For the study, the researcher analyzed data on Hib use from 147 countries from 1990 to 2007. Models were developed to account for a nation’s income and burden of Hib disease. According to the study, the receipt of GAVI support sped up the time on decisions to use Hib by 63 percent. The presence of two or more neighboring countries using Hib accelerated adoption by 50 percent. An increase in price negatively affected the time it took a country to adopt Hib vaccine, a finding that substantiated those of previous studies. Added Shearer, “While high vaccine prices hinder adoption, the absence of long-term, stable financing policies at the global level had an even more detrimental effect.”
The World Health Organization estimates that 2.1 million people died worldwide in 2002 due to vaccine-preventable diseases.

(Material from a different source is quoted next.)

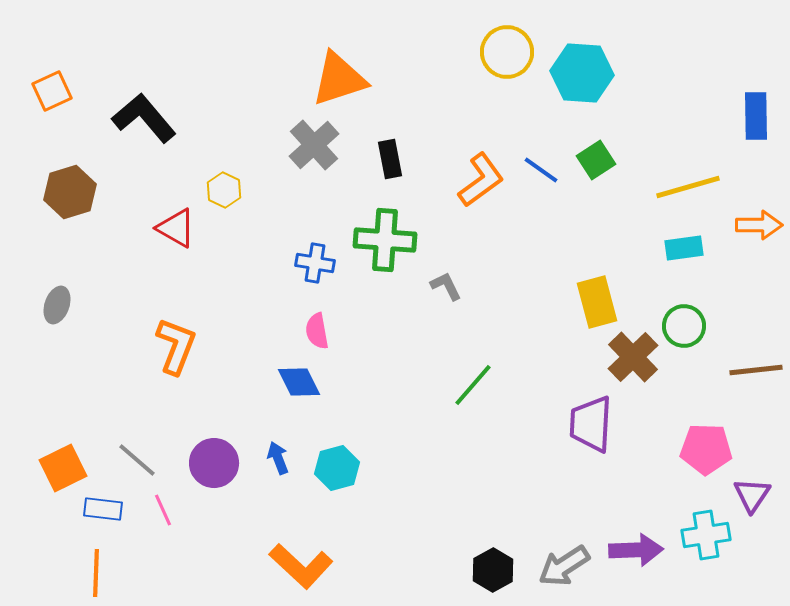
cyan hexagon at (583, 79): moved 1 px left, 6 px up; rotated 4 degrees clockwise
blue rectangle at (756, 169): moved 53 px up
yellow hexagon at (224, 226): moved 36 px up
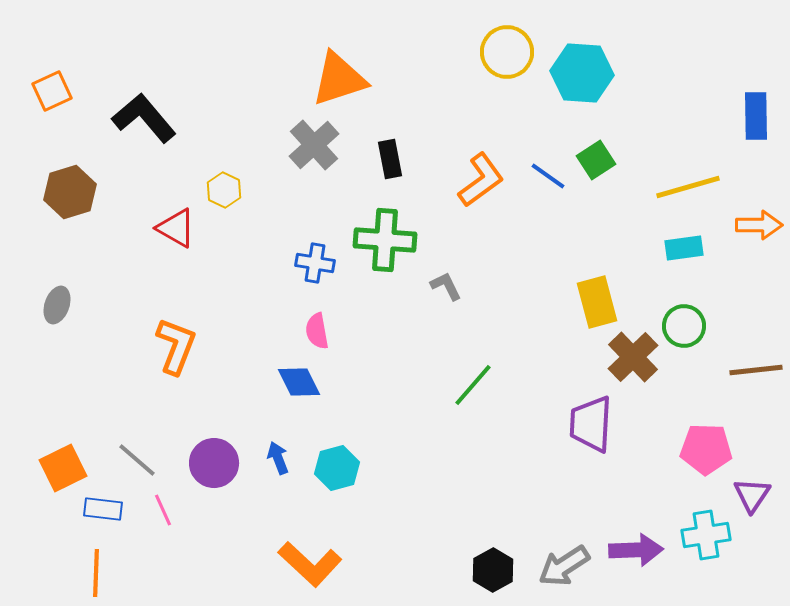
blue line at (541, 170): moved 7 px right, 6 px down
orange L-shape at (301, 566): moved 9 px right, 2 px up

David Bishai, senior author of the study and an associate professor in the Bloomberg School’s departments of Population, Family and Reproductive Health and of International Health, said, “GAVI has been hoping to accelerate the speed at which poor countries get access to life-saving vaccines. This study shows how successful these efforts have actually been.”
Additional authors of the study are Meghan L. Stack, Marcie Richmond, Allyson P. Bear and Rana A. Hajjeh.
The research was funded by the Hib Initiative, which receives funding from the GAVI Alliance.